WHAT YOU WILL DO
Only text lines belong in the answer: the lines from the first one in the records through the line with "za obrazę uczuć przed polskim sądem. Nie znam", copied exactly.

※ ※ ※

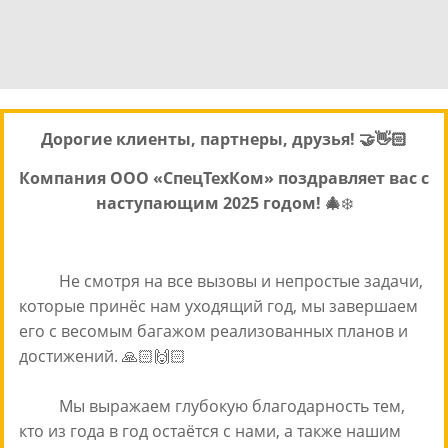
Дорогие клиенты, партнеры, друзья! 🤝👋🏻
Компания ООО «СпецТехКом» поздравляет вас с
наступающим 2025 годом! 🎄
❄️
Не смотря на все вызовы и непростые задачи,
которые принёс нам уходящий год, мы завершаем
его с весомым багажом реализованных планов и
достижений. 🙏🏻🙌🏻
Мы выражаем глубокую благодарность тем,
кто из года в год остаётся с нами, а также нашим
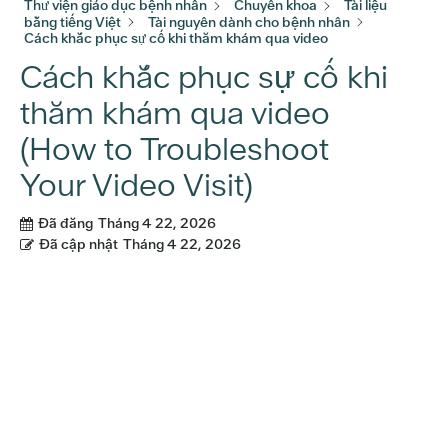
Thư viện giáo dục bệnh nhân
Chuyên khoa
Tài liệu
bằng tiếng Việt
Tài nguyên dành cho bệnh nhân
Cách khắc phục sự cố khi thăm khám qua video
Cách khắc phục sự cố khi
thăm khám qua video
(How to Troubleshoot
Your Video Visit)
Đã đăng
Tháng 4 22, 2026
Đã cập nhật
Tháng 4 22, 2026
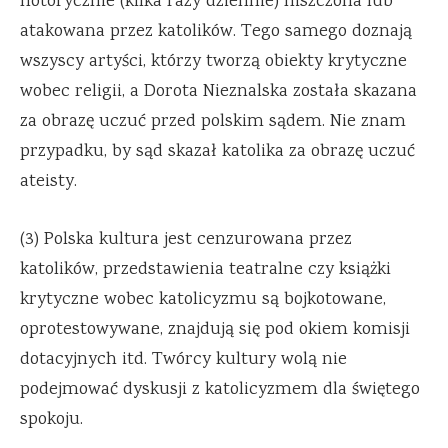
notorycznie (kilka razy dziennie) niszczona lub
atakowana przez katolików. Tego samego doznają
wszyscy artyści, którzy tworzą obiekty krytyczne
wobec religii, a Dorota Nieznalska została skazana
za obrazę uczuć przed polskim sądem. Nie znam
przypadku, by sąd skazał katolika za obrazę uczuć
ateisty.
(3) Polska kultura jest cenzurowana przez
katolików, przedstawienia teatralne czy książki
krytyczne wobec katolicyzmu są bojkotowane,
oprotestowywane, znajdują się pod okiem komisji
dotacyjnych itd. Twórcy kultury wolą nie
podejmować dyskusji z katolicyzmem dla świętego
spokoju.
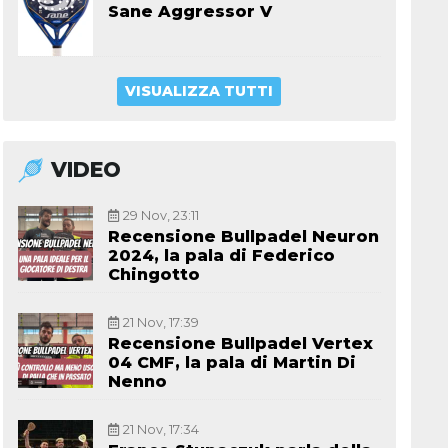
Sane Aggressor V
VISUALIZZA TUTTI
VIDEO
29 Nov, 23:11
Recensione Bullpadel Neuron
2024, la pala di Federico
Chingotto
21 Nov, 17:39
Recensione Bullpadel Vertex
04 CMF, la pala di Martin Di
Nenno
21 Nov, 17:34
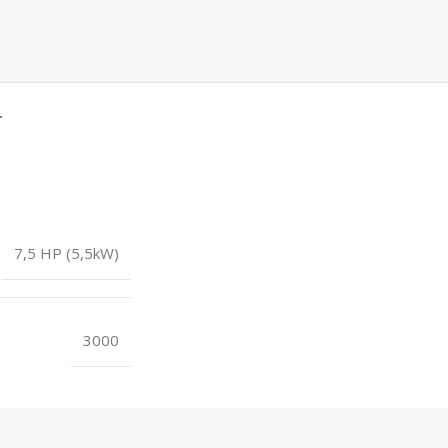
T
7,5 HP (5,5kW)
3000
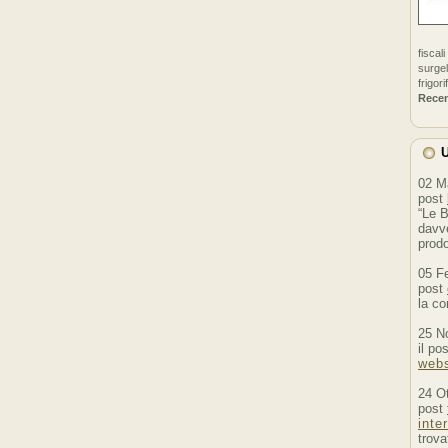
fiscal
surgel
frigori
Rece
U
02 M
post
“Le B
davve
prodo
05 F
post
la co
25 N
il po
webs
24 O
post
inte
trova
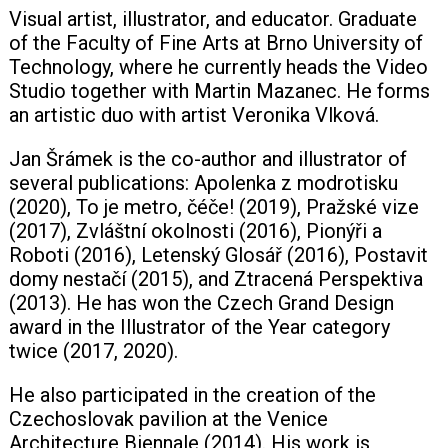
Visual artist, illustrator, and educator. Graduate
of the Faculty of Fine Arts at Brno University of
+420 771 147 600
Technology, where he currently heads the Video
Studio together with Martin Mazanec. He forms
info@pagefive.com
an artistic duo with artist Veronika Vlková.
Jan Šrámek is the co-author and illustrator of
Přihlásit se
several publications: Apolenka z modrotisku
(2020), To je metro, čéče! (2019), Pražské vize
(2017), Zvláštní okolnosti (2016), Pionýři a
Roboti (2016), Letenský Glosář (2016), Postavit
domy nestačí (2015), and Ztracená Perspektiva
(2013). He has won the Czech Grand Design
award in the Illustrator of the Year category
twice (2017, 2020).
He also participated in the creation of the
Czechoslovak pavilion at the Venice
Architecture Biennale (2014). His work is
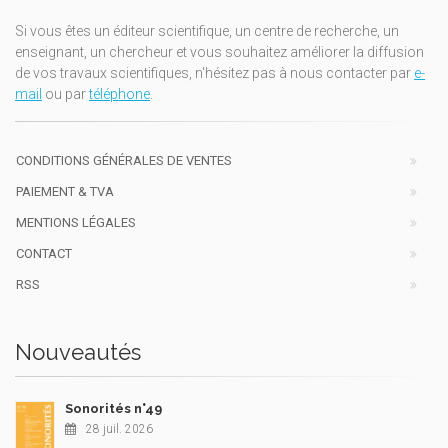
Si vous êtes un éditeur scientifique, un centre de recherche, un
enseignant, un chercheur et vous souhaitez améliorer la diffusion
de vos travaux scientifiques, n'hésitez pas à nous contacter par
e-
mail
ou par
téléphone
.
CONDITIONS GÉNÉRALES DE VENTES
PAIEMENT & TVA
MENTIONS LÉGALES
CONTACT
RSS
Nouveautés
Sonorités n°49
28 juil. 2026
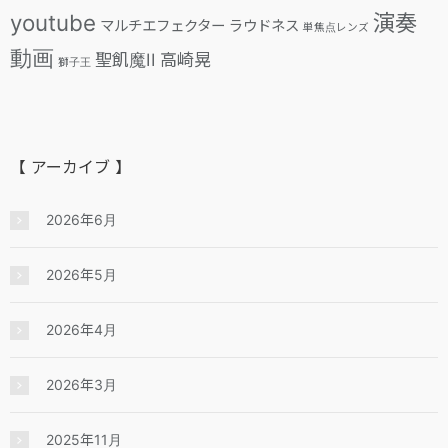
youtube
演奏
マルチエフェクター
ラウドネス
単焦点レンズ
動画
聖飢魔II
高崎晃
獅子王
【 アーカイブ 】
2026年6月
2026年5月
2026年4月
2026年3月
2025年11月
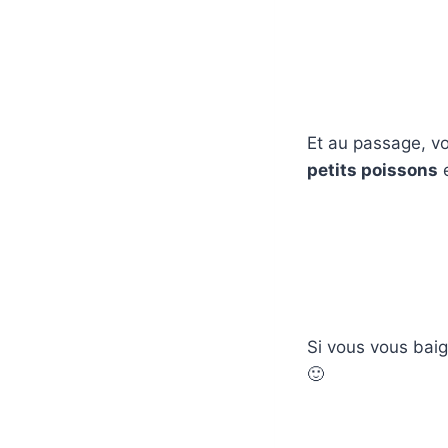
Et au passage, v
petits poissons
e
Si vous vous baig
🙂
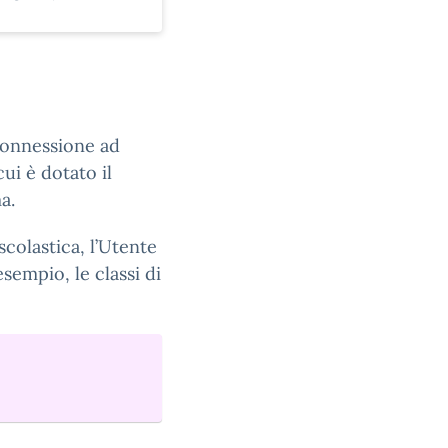
connessione ad
ui è dotato il
a.
scolastica, l’Utente
esempio, le classi di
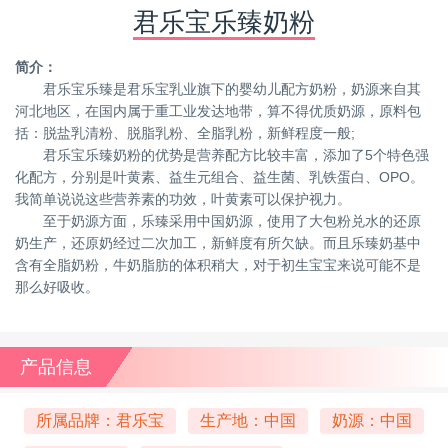
君乐宝乐臻奶粉
简介：
君乐宝乐臻是君乐宝乳业旗下的婴幼儿配方奶粉，奶源来自其
河北地区，在国内属于重工业发达地带，算不得优质奶源，原料包
括：脱盐乳清粉、脱脂乳粉、全脂乳粉，新鲜程度一般;
君乐宝乐臻奶粉的优势是营养配方比较丰富，添加了5个特色强
化配方，分别是叶黄素、益生元组合、益生菌、乳铁蛋白、OPO。
我简单说说这些营养素的功效，叶黄素可以保护视力。
至于奶源方面，乐臻采用中国奶源，使用了大包粉兑水的还原
奶生产，还原奶经过二次加工，新鲜度有所欠缺。而且乐臻奶基中
含有全脂奶粉，牛奶脂肪的体积稍大，对于初生宝宝来说可能不是
那么好吸收。
产品信息
所属品牌：君乐宝
生产地：中国
奶源：中国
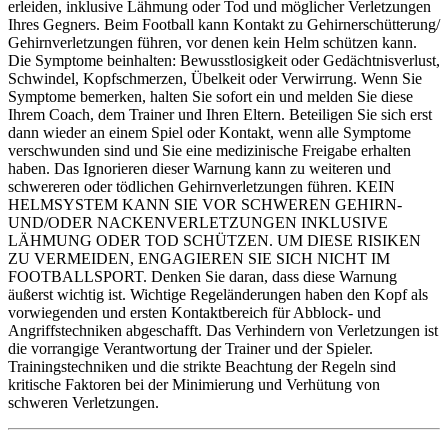
erleiden, inklusive Lähmung oder Tod und möglicher Verletzungen
Ihres Gegners. Beim Football kann Kontakt zu Gehirnerschütterung/
Gehirnverletzungen führen, vor denen kein Helm schützen kann.
Die Symptome beinhalten: Bewusstlosigkeit oder Gedächtnisverlust,
Schwindel, Kopfschmerzen, Übelkeit oder Verwirrung. Wenn Sie
Symptome bemerken, halten Sie sofort ein und melden Sie diese
Ihrem Coach, dem Trainer und Ihren Eltern. Beteiligen Sie sich erst
dann wieder an einem Spiel oder Kontakt, wenn alle Symptome
verschwunden sind und Sie eine medizinische Freigabe erhalten
haben. Das Ignorieren dieser Warnung kann zu weiteren und
schwereren oder tödlichen Gehirnverletzungen führen. KEIN
HELMSYSTEM KANN SIE VOR SCHWEREN GEHIRN-
UND/ODER NACKENVERLETZUNGEN INKLUSIVE
LÄHMUNG ODER TOD SCHÜTZEN. UM DIESE RISIKEN
ZU VERMEIDEN, ENGAGIEREN SIE SICH NICHT IM
FOOTBALLSPORT. Denken Sie daran, dass diese Warnung
äußerst wichtig ist. Wichtige Regeländerungen haben den Kopf als
vorwiegenden und ersten Kontaktbereich für Abblock- und
Angriffstechniken abgeschafft. Das Verhindern von Verletzungen ist
die vorrangige Verantwortung der Trainer und der Spieler.
Trainingstechniken und die strikte Beachtung der Regeln sind
kritische Faktoren bei der Minimierung und Verhütung von
schweren Verletzungen.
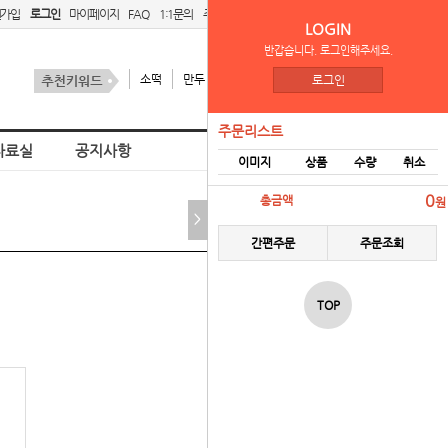
원가입
로그인
마이페이지
FAQ
1:1문의
주문리스트
간편주문
LOGIN
반갑습니다. 로그인해주세요.
소떡
만두
김치
스팜
로그인
주문리스트
자료실
공지사항
이미지
상품
수량
취소
홈
벤더 로그인
0
총금액
원
>
간편주문
주문조회
TOP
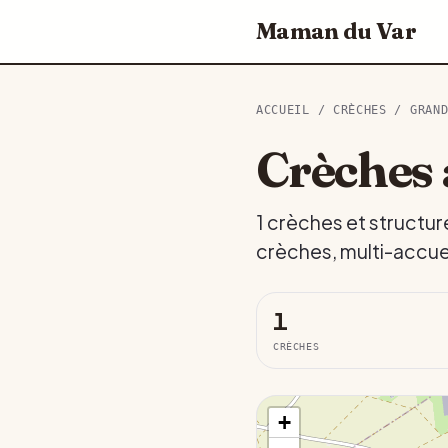
Maman du Var
ACCUEIL
/
CRÈCHES
/
GRAN
Crèches 
1 crèches et structur
crèches, multi-accuei
1
CRÈCHES
+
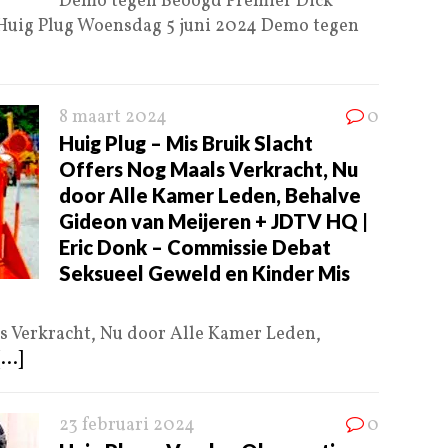
Demo tegen Beoogd Premier Dick
 Huig Plug Woensdag 5 juni 2024 Demo tegen
8 maart 2024
0
Huig Plug – Mis Bruik Slacht
Offers Nog Maals Verkracht, Nu
door Alle Kamer Leden, Behalve
Gideon van Meijeren + JDTV HQ |
Eric Donk – Commissie Debat
Seksueel Geweld en Kinder Mis
s Verkracht, Nu door Alle Kamer Leden,
[...]
23 februari 2024
0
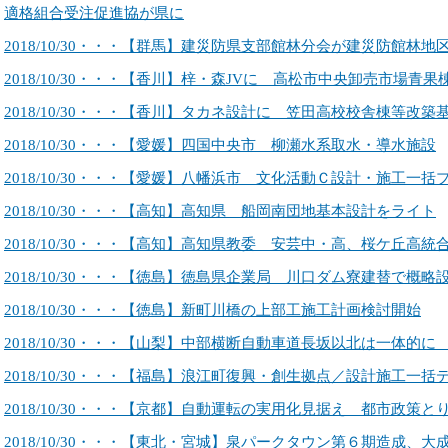
適格組合受注促進協が県に
2018/10/30・・・【群馬】建災防県支部館林分会が建災防館林地
2018/10/30・・・【香川】梓・森JVに 高松市中央卸売市場青
2018/10/30・・・【香川】タカネ設計に 笠田高校校舎棟等改築
2018/10/30・・・【愛媛】四国中央市 柳瀬水系取水・導水施設
2018/10/30・・・【愛媛】八幡浜市 文化活動Ｃ設計・施工一括
2018/10/30・・・【高知】高知県 船岡南団地基本設計をライト
2018/10/30・・・【高知】高知県教委 安芸中・高、桜ケ丘高統
2018/10/30・・・【徳島】徳島県企業局 川口ダム寮建替で概略
2018/10/30・・・【徳島】新町川橋の上部工施工計画検討開始
2018/10/30・・・【山梨】中部横断自動車道長坂以北は一体的
2018/10/30・・・【福島】浪江町復興・創生拠点／設計施工一
2018/10/30・・・【京都】自動運転の実用化見据え 都市政策と
2018/10/30・・・【東北・宮城】泉パークタウン第６期造成、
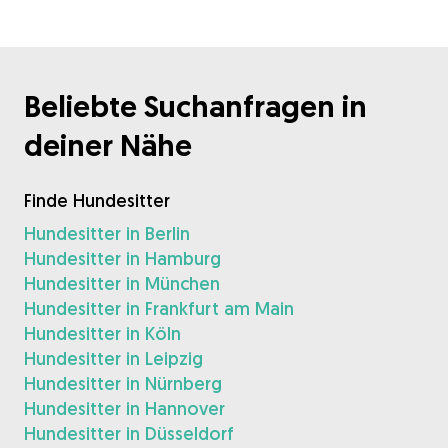
Beliebte Suchanfragen in
deiner Nähe
Finde Hundesitter
Hundesitter in Berlin
Hundesitter in Hamburg
Hundesitter in München
Hundesitter in Frankfurt am Main
Hundesitter in Köln
Hundesitter in Leipzig
Hundesitter in Nürnberg
Hundesitter in Hannover
Hundesitter in Düsseldorf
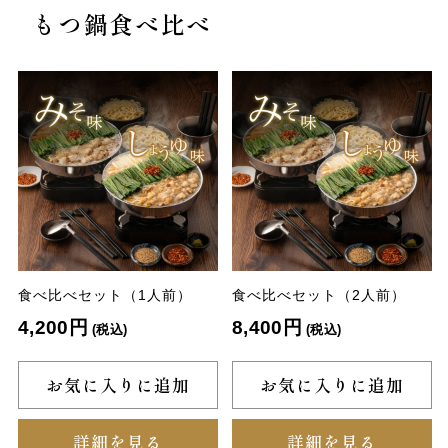
もつ鍋食べ比べ
食べ比べセット（1人前）
食べ比べセット（2人前）
4,200円
8,400円
(税込)
(税込)
お気に入りに追加
お気に入りに追加
詳細を見る
詳細を見る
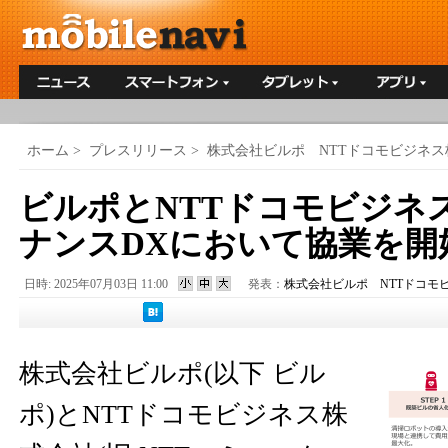
ホーム
>
プレスリリース
>
株式会社ビルポ NTTドコモビジネス
ビルポとNTTドコモビジネ
ナンスDXにおいて協業を開
日時: 2025年07月03日 11:00
発表：
株式会社ビルポ NTTドコモ
株式会社ビルポ(以下 ビル
ポ)とNTTドコモビジネス株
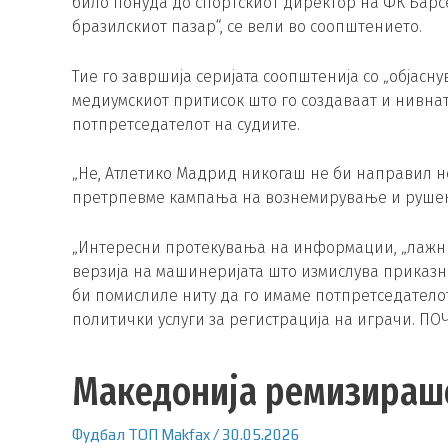
било понуда до спортскиот директор на ФК Барс
бразилскиот пазар“, се вели во соопштението.
Тие го завршија серијата соопштенија со „објасн
медиумскиот притисок што го создаваат и нивна
потпретседателот на судиите.
„Не, Атлетико Мадрид никогаш не би направил не
претрпевме кампања на вознемирување и рушењ
„Интересни протекувања на информации, „лажни в
верзија на машинеријата што измислува приказн
би помислиле ниту да го имаме потпретседатело
политички услуги за регистрација на играчи. ПОЧ
Македонија ремизираше
Фудбал
ТОП
Makfax
/
30.05.2026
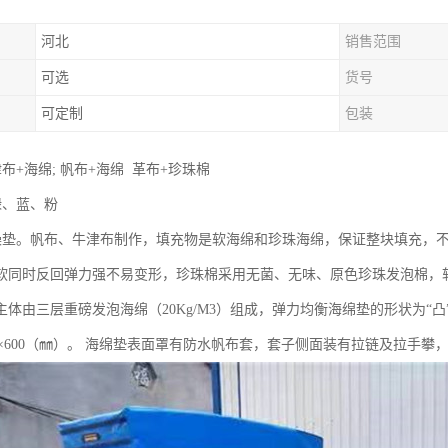
河北
销售范围
可选
货号
可定制
包装
布+海绵; 帆布+海绵 革布+珍珠棉
绿、蓝、粉
操垫。帆布、牛津布制作，填充物是软海绵和珍珠海绵，保证整块填充，
柔软同时反回弹力强不易变形，珍珠棉采用无菌、无味、原色珍珠发泡棉，
主体由三层重磅发泡海绵（20Kg/M3）组成，弹力均衡海绵垫的形状为“凸
3000×600（㎜）。 海绵垫表面罩有防水帆布套，套子侧面装有拉链及拉手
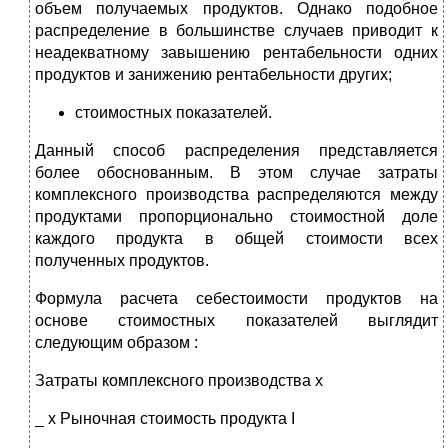
объем получаемых продуктов. Однако подобное
распределение в большинстве случаев приводит к
неадекватному завышению рентабельности одних
продуктов и занижению рентабельности других;
стоимостных показателей.
Данный способ распределения представляется
более обоснованным. В этом случае затраты
комплексного производства распределяются между
продуктами пропорционально стоимостной доле
каждого продукта в общей стоимости всех
полученных продуктов.
Формула расчета себестоимости продуктов на
основе стоимостных показателей выглядит
следующим образом :
Затраты комплексного производства х
_ х Рыночная стоимость продукта I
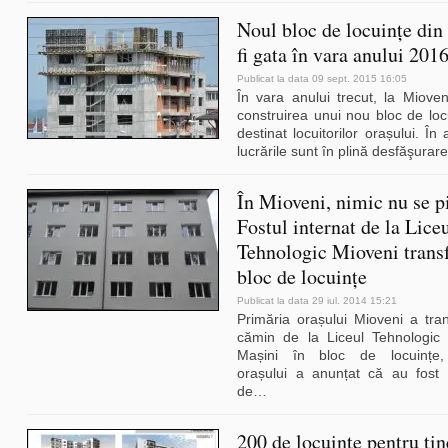
Noul bloc de locuințe din
fi gata în vara anului 201
Publicat la data 09 sept. 2015 16:05
În vara anului trecut, la Miove
construirea unui nou bloc de loc
destinat locuitorilor orașului. Î
lucrările sunt în plină desfăşurare
În Mioveni, nimic nu se p
Fostul internat de la Lice
Tehnologic Mioveni trans
bloc de locuințe
Publicat la data 29 iul. 2014 15:21
Primăria orașului Mioveni a tran
cămin de la Liceul Tehnologic 
Mașini în bloc de locuințe, 
orașului a anunțat că au fost
de
…
200 de locuinţe pentru tin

※ ※ ※

EXERCISE RESPONSE
Дорогие клиенты, партнеры, друзья! 🤝👋🏻
Компания ООО «СпецТехКом» поздравляет вас с
наступающим 2025 годом! 🎄
❄️
Не смотря на все вызовы и непростые задачи,
которые принёс нам уходящий год, мы завершаем
его с весомым багажом реализованных планов и
достижений. 🙏🏻🙌🏻
Мы выражаем глубокую благодарность тем,
кто из года в год остаётся с нами, а также нашим
Thư viện giáo dục bệnh nhân
Chuyên khoa
Tài liệu
bằng tiếng Việt
Tài nguyên dành cho bệnh nhân
Cách khắc phục sự cố khi thăm khám qua video
Cách khắc phục sự cố khi
thăm khám qua video
(How to Troubleshoot
Your Video Visit)
Đã đăng
Tháng 4 22, 2026
Đã cập nhật
Tháng 4 22, 2026
notorycznie (kilka razy dziennie) niszczona lub
atakowana przez katolików. Tego samego doznają
wszyscy artyści, którzy tworzą obiekty krytyczne
wobec religii, a Dorota Nieznalska została skazana
za obrazę uczuć przed polskim sądem. Nie znam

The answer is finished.